You will start with my code in the file mytext.py which is based on the text.py file from the textbook authors. This code in turn requires the files agents.py, logic.py, probability.py, search.py and utils.py. I suggest that you download all of these files to a new directory. In this same directory you can also download the text files that you can explore: bleakhouse.txt by Charles Dickens, and moonstone.txt by Wilkie Collins. flatland.txt by Abbott, sense.txt (aka Sense and Sensibility) by Jane Austen and pride.txt (aka Pride and Prejudice) also by Jane Austen. The file secret.txt contains a text whose authorship you will try to identify.

After downloading all of these files and "compiling" mytext.py you can look at the function mycode() toward the bottom of this file. This has my reasonably well documented code that does various stylometric analyses of the texts Flatland, Sense and Sensibility and Pride and Prejudice. You might look at my effort as trying to show that Pride is more likely to be written by the author of Sense than by the author of Flatland. We will discuss this code more in class.

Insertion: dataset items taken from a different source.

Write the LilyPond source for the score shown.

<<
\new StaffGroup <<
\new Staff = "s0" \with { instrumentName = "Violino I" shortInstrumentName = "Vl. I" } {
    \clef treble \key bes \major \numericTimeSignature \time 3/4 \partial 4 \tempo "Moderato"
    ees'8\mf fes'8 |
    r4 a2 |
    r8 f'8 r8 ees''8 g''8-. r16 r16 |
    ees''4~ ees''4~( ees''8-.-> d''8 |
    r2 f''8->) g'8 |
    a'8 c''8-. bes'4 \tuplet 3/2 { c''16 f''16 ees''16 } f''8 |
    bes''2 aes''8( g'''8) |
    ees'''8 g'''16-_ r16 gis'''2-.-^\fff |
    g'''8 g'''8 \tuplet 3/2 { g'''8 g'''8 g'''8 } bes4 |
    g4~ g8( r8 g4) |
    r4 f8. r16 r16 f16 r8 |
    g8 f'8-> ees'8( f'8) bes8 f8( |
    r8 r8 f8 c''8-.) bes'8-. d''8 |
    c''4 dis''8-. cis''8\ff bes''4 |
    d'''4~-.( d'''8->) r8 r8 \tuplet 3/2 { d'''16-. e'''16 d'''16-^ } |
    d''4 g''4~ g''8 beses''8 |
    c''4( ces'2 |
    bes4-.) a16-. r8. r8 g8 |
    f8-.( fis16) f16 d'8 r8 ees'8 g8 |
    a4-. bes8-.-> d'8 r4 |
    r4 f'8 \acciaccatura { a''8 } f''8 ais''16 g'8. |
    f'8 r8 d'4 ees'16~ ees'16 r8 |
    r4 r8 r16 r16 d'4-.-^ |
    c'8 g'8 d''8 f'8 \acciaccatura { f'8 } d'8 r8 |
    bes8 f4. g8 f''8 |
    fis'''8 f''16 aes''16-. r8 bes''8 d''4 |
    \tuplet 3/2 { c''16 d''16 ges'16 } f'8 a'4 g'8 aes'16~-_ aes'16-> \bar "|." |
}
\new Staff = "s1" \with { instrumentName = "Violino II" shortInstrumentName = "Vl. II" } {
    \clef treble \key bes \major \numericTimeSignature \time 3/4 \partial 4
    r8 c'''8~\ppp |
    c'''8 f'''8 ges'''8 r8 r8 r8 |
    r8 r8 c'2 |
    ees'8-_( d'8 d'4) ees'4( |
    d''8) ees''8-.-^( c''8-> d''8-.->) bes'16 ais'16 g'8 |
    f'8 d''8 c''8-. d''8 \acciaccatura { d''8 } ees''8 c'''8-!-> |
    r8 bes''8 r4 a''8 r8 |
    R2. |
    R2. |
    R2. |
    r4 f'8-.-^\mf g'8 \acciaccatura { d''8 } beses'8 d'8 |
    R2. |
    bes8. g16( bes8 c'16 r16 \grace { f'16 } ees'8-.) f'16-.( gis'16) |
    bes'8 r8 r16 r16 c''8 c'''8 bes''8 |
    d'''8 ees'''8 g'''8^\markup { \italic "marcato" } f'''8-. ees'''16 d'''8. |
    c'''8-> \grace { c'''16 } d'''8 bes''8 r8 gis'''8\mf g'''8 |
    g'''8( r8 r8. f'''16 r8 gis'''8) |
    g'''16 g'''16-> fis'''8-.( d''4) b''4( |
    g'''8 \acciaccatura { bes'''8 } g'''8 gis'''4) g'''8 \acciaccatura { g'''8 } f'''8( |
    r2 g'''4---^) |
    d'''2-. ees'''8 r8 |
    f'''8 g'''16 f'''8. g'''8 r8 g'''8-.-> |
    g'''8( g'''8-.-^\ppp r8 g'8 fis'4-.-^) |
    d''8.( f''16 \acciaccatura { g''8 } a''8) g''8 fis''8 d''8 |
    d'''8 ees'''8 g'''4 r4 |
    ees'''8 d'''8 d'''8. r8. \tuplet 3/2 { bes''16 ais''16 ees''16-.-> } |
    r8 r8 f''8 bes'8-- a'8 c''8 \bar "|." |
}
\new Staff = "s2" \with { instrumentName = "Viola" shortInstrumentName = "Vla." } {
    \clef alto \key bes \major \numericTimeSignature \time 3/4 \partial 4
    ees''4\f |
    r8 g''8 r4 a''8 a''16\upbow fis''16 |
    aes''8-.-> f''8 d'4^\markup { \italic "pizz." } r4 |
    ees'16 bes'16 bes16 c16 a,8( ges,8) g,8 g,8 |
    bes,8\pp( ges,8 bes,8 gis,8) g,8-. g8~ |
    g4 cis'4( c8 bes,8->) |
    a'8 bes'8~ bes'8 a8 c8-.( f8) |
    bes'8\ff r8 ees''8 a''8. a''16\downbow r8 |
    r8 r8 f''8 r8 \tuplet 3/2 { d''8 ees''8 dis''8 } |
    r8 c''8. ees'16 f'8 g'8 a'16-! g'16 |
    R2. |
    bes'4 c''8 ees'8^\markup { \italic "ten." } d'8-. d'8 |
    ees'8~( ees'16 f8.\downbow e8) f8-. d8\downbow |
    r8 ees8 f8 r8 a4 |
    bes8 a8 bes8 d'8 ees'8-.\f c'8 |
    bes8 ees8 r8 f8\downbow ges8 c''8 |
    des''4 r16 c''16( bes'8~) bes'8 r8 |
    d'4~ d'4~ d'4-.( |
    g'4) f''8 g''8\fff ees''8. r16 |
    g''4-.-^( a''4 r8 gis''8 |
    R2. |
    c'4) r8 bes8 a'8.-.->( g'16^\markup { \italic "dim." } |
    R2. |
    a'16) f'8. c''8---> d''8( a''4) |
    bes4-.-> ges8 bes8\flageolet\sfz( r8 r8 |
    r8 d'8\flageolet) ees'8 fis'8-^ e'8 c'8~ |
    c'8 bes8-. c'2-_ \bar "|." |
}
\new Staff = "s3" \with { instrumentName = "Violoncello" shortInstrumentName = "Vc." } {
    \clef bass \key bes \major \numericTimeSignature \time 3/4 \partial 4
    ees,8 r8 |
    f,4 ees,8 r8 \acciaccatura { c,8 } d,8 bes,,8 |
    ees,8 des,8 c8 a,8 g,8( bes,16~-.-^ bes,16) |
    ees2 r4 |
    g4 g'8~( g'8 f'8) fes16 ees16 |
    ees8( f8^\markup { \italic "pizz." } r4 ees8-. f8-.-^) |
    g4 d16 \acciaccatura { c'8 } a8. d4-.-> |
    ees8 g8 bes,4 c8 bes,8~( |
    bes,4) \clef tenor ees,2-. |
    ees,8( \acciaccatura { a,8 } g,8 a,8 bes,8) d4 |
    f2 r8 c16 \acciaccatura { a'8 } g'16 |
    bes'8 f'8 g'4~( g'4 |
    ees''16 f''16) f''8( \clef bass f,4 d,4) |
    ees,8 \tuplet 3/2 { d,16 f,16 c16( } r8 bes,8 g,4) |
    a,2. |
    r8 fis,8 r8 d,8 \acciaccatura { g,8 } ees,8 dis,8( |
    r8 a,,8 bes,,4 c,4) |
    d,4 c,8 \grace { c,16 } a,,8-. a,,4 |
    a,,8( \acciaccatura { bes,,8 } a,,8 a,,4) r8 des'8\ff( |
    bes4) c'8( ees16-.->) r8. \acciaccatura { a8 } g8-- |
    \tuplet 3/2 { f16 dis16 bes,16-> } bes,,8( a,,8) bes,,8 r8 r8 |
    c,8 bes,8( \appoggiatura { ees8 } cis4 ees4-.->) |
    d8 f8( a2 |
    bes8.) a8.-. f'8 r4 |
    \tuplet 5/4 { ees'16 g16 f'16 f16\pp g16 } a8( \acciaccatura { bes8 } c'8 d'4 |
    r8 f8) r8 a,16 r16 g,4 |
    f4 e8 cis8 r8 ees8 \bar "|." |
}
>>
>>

Your assignment is to do stylometric analyses to compare the works of Dickens and Collins, then try to identify the author of the unknown text. You should write up a short document that describes (in English, perhaps laced with code) the tests that you ran and the conclusion that you have come to. I expect this document will amount to no more than a page or two, and it is entirely likely that you won't come any any definitive conclusions. But I want you to try to base your decision on evidence.

You should hand in a paper copy of your document that discusses your results and conclusions.